Von Hessental fuhr ich im Bus nach Schwäbisch Hall mit seiner kümmerlichen Station hoch über dem Kocher. Es fiel mir nicht schwer, von den KZ-Dokumenten auf Picassos Bilder umzuschalten. Jeder kennt seine Friedenstaube, die er 1949 für den Pariser Weltfriedenskongress schuf. Erst vor Kurzem ging das Alte Schauspielhaus Stuttgart in Jeffrey Hatchers Stück „Ein Picasso“ mit Max Tidof in der Hauptrolle der Frage nach, ob und wie politisch der Künstler war. Es ist in diesem Zusammenhang banal, auf sein Werk „Guernica“, seine Antwort auf die Zerstörung der spanischen Stadt durch die Bomber der deutschen Legion Condor hinzuweisen – oder auf seine Mitgliedschaft in Frankreichs KP. Kämpferische Künstler wie John Heartfield und George Grosz hatten den jungen Kollegen einst auf seinem Weg zum Weltruhm als unpolitisch kritisiert. Der große Satiriker Grosz veräppelte ihn als „Pipencasserich, „Pipencasso“ und „Pipicasso“.

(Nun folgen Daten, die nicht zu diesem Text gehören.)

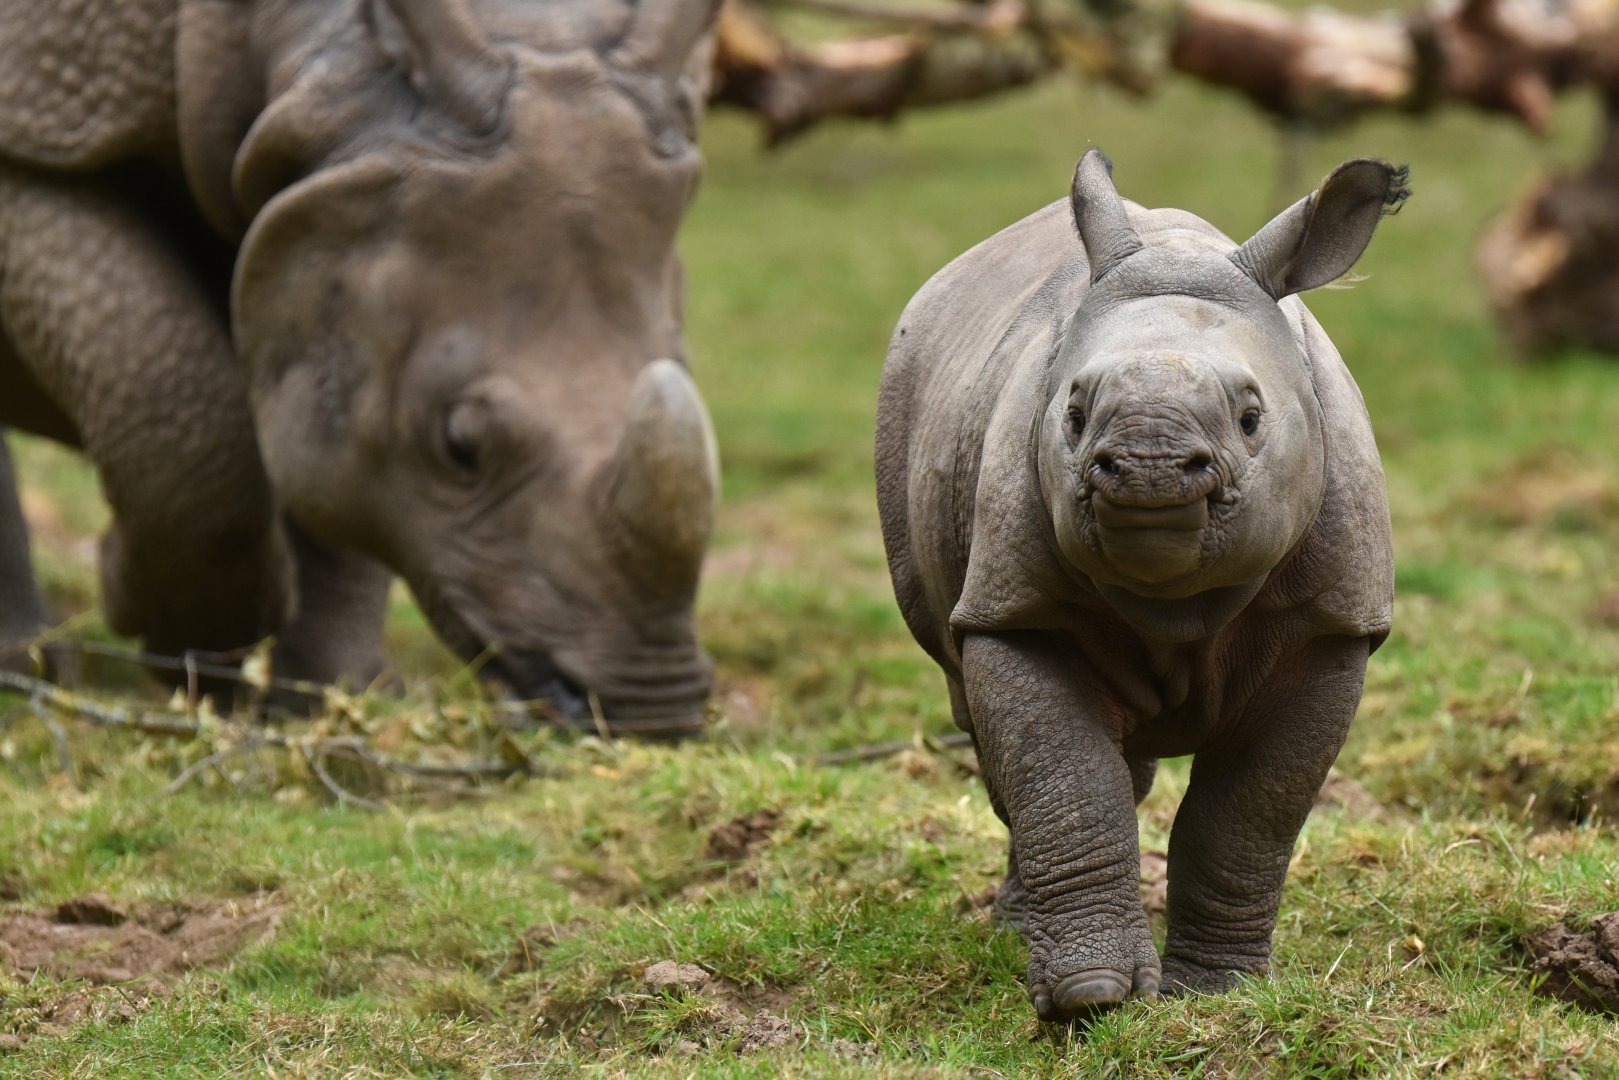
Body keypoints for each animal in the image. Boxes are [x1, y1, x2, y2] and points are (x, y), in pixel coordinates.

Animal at [0, 0, 721, 733]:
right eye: (459, 448)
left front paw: (333, 700)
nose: (648, 711)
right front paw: (183, 641)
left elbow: (336, 458)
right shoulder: (40, 118)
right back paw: (31, 675)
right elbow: (160, 370)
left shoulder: (340, 196)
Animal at [877, 149, 1404, 1020]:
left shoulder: (1333, 623)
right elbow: (1062, 779)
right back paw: (1016, 931)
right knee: (980, 709)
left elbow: (1249, 816)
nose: (1146, 466)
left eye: (1251, 418)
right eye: (1073, 412)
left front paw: (1216, 992)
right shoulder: (1016, 608)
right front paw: (1091, 998)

Berühmte jüdische Kunstvermittler in Deutschland hatten Picasso international bekannt gemacht, Männer wie Alfred Flechtheim, Daniel-Henry Kahnweiler, Justin Thannhauser. Und da ich gern Stuttgarter Spuren erwähne, noch so viel: Der legendäre Galerist und Kunsthistoriker Kahnweiler, 1884 in Mannheim geboren, wuchs von 1890 bis 1902 in Stuttgart auf und besuchte das Dillmann-Gymnasium. 1971 starb er in Paris. Die erste Picasso-Retrospektive präsentierte Thannhauser 1913 in seiner Modernen Galerie im Münchner Acropalais, danach wanderte die Ausstellung weiter nach Köln – und Stuttgart. Die Nazis verhöhnten Picasso später als den „Pinsel Israels“.

Dank einer guten Stuttgarter Einkaufspolitik nach dem Krieg ist Picasso heute in der Stuttgarter Staatsgalerie stark vertreten. Und da gibt es diese schöne Heimat-Anekdote, die ich loswerden muss: Als der berühmte amerikanische Kriegsreporter und Fotograf David Douglas Duncan – er arbeitete auch für Mercedes – 1957 seinen Freund Picasso in dessen Villa La California bei Cannes besuchte, hatte er einen Hund namens Lump bei sich; den Dackel hatte er kurz zuvor bei einer Familie in Stuttgart gekauft. Kaum angekommen, lief Duncans Dackel zu Picasso über – und blieb bei ihm. „Lump ist kein Hund“, sagte Picasso später. „Lump ist auch kein kleiner Mensch. Er ist etwas anderes. Er trägt unsere besten und schlechtesten Eigenschaften in sich.“ Zu den schlechteren gehörte wohl, dass der Stuttgarter Lump gelegentlich Picassos Werke anpisste oder auffraß. Darüber veröffentlichte Duncan – dieses Jahr wurde er 90 Jahre alt – einen Bildband: „Lump the Dog who ate a Picasso“. 1963 hatte der Fotograf eine spektakuläre Rettungsaktion für Lump gestartet: Mit seinem schwarzen Mercedes SL 300 Gullwing raste er nächtens nonstop von Cannes nach Stuttgart, um den gelähmten Dackel zu einem Tierarzt zu bringen. Lump wurde wieder gesund und lebte noch zehn Jahre. Am 29. März 1973 starb er – zehn Tage vor Picasso.

In der Kunsthalle Würth kaufte ich mir ein 1982 erschienenes Büchlein mit Picasso-Texten und fand darin einige Zeilen unter der Überschrift „Unsere Kultur“, die der Künstler selbst in Anführungszeichen ­gesetzt hat. Wäre uns „der wahre Wert des Wortes Kultur bekannt“, so Picasso, würden wir „kein solches Getue damit“ machen: Dann „hätten wir genug Kultur, um ihr keine so übermäßige Bedeutung beizumessen“. Er finde es „lächerlich, wenn wir ,unsere Kultur’ anderen aufdrängen wollen, wie wenn wir unsere Pommes frites einem Gast anpreisen und sie unseren Nachbarn aufdrängen, ohne uns darum zu kümmern, ob sie ihnen schmecken oder schlecht bekommen.“

Diese Sätze klingen verblüffend zeitgemäß.